It would have been bad form to protest. Both Lord Antony and Sir Andrew felt that Lady Blakeney could not altogether be in tune with them at that moment. Her love for her brother, Armand St. Just, was deep and touching in the extreme. He had just spent a few weeks with her in her English home, and was going back to serve his country, at a moment when death was the usual reward for the most enduring devotion.

Sir Percy also made no attempt to detain his wife. With that perfect, somewhat affected gallantry which characterised his every movement, he opened the coffee-room door for her, and made her the most approved and elaborate bow, which the fashion of the time dictated, as she sailed out of the room without bestowing on him more than a passing, slightly contemptuous glance.

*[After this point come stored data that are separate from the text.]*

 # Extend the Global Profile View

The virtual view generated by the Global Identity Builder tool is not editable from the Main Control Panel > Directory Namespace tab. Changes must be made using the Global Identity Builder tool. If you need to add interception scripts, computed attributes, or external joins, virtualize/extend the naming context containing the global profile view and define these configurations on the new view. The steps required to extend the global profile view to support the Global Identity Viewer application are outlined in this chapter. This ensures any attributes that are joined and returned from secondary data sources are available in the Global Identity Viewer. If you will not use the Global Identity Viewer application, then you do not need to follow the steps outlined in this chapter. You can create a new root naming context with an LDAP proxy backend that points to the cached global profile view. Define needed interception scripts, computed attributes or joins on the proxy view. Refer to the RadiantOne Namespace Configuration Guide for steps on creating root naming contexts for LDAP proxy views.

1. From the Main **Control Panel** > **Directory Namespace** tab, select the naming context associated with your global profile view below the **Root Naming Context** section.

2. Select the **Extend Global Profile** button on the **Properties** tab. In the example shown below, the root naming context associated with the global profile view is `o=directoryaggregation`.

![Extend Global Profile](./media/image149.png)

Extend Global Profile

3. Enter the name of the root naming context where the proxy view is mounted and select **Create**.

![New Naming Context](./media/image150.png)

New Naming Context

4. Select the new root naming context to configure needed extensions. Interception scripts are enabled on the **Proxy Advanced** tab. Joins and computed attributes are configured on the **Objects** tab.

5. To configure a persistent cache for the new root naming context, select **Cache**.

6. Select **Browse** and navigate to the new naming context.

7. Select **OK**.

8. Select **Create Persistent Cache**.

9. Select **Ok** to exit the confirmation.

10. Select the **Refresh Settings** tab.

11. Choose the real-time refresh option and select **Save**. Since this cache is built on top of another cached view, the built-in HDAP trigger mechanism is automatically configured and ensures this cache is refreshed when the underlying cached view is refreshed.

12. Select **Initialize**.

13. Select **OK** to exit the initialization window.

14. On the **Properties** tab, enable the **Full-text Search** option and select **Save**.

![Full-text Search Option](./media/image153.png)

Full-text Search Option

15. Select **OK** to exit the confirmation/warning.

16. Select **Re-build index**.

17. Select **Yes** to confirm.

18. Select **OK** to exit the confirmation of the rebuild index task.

Only Sir Andrew Ffoulkes, whose every thought since he had met Suzanne de Tournay seemed keener, more gentle, more innately sympathetic, noted the curious look of intense longing, of deep and hopeless passion, with which the inane and flippant Sir Percy followed the retreating figure of his brilliant wife.

CHAPTER VII.
THE SECRET ORCHARD

Once outside the noisy coffee-room, alone in the dimly-lighted passage, Marguerite Blakeney seemed to breathe more freely. She heaved a deep sigh, like one who had long been oppressed with the heavy weight of constant self-control, and she allowed a few tears to fall unheeded down her cheeks.

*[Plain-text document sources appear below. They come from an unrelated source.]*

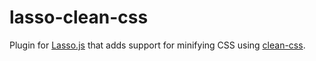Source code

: # lasso-clean-css

Plugin for [Lasso.js](https://github.com/lasso-js/lasso) that adds support for minifying CSS using [clean-css](https://github.com/jakubpawlowicz/clean-css).
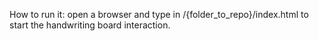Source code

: How to run it:
open a browser and type in /{folder_to_repo}/index.html to start the handwriting board interaction.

Outside the rain had ceased, and through the swiftly passing clouds, the pale rays of an after-storm sun shone upon the beautiful white coast of Kent and the quaint, irregular houses that clustered round the Admiralty Pier. Marguerite Blakeney stepped on to the porch and looked out to sea. Silhouetted against the ever-changing sky, a graceful schooner, with white sails set, was gently dancing in the breeze. The Day Dream it was, Sir Percy Blakeney’s yacht, which was ready to take Armand St. Just back to France into the very midst of that seething, bloody Revolution which was overthrowing a monarchy, attacking a religion, destroying a society, in order to try and rebuild upon the ashes of tradition a new Utopia, of which a few men dreamed, but which none had the power to establish.

In the distance two figures were approaching “The Fisherman’s Rest”: one, an oldish man, with a curious fringe of grey hairs round a rotund and massive chin, and who walked with that peculiar rolling gait which invariably betrays the seafaring man: the other, a young, slight figure, neatly and becomingly dressed in a dark, many-caped overcoat; he was clean-shaved, and his dark hair was taken well back over a clear and noble forehead.

“Armand!” said Marguerite Blakeney, as soon as she saw him approaching from the distance, and a happy smile shone on her sweet face, even through the tears.

A minute or two later brother and sister were locked in each other’s arms, while the old skipper stood respectfully on one side.

“How much time have we got, Briggs?” asked Lady Blakeney, “before M. St. Just need go on board?”

“We ought to weigh anchor before half an hour, your ladyship,” replied the old man, pulling at his grey forelock.